• [What is expected]:
What needs reproducing is the run of lines in the data below starting at the line with "تعيين الأستاذة سعدية مفرح مسؤولة عن تطوير" and ending at the line with "Цифровий колаж", both ends included. Copy it exactly, without pictures, and add nothing.

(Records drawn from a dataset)
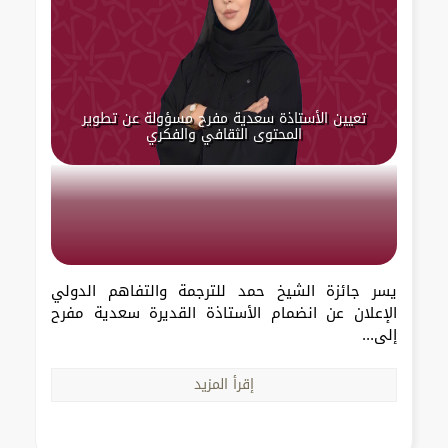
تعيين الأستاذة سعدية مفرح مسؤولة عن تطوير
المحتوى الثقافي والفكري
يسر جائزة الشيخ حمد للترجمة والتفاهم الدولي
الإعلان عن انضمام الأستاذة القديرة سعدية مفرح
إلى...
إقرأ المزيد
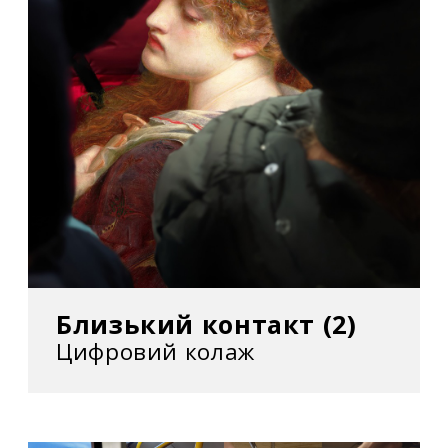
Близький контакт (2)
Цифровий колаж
...
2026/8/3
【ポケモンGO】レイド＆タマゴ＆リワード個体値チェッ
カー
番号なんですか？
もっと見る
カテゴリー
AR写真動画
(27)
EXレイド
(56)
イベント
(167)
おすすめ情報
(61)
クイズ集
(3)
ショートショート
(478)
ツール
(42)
--
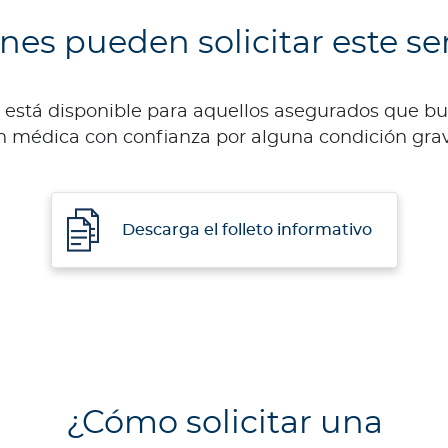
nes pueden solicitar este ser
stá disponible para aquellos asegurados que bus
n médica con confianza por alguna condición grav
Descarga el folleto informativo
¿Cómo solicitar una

• [Result of the task]:
تعيين الأستاذة سعدية مفرح مسؤولة عن تطوير
المحتوى الثقافي والفكري
يسر جائزة الشيخ حمد للترجمة والتفاهم الدولي
الإعلان عن انضمام الأستاذة القديرة سعدية مفرح
إلى...
إقرأ المزيد
Близький контакт (2)
Цифровий колаж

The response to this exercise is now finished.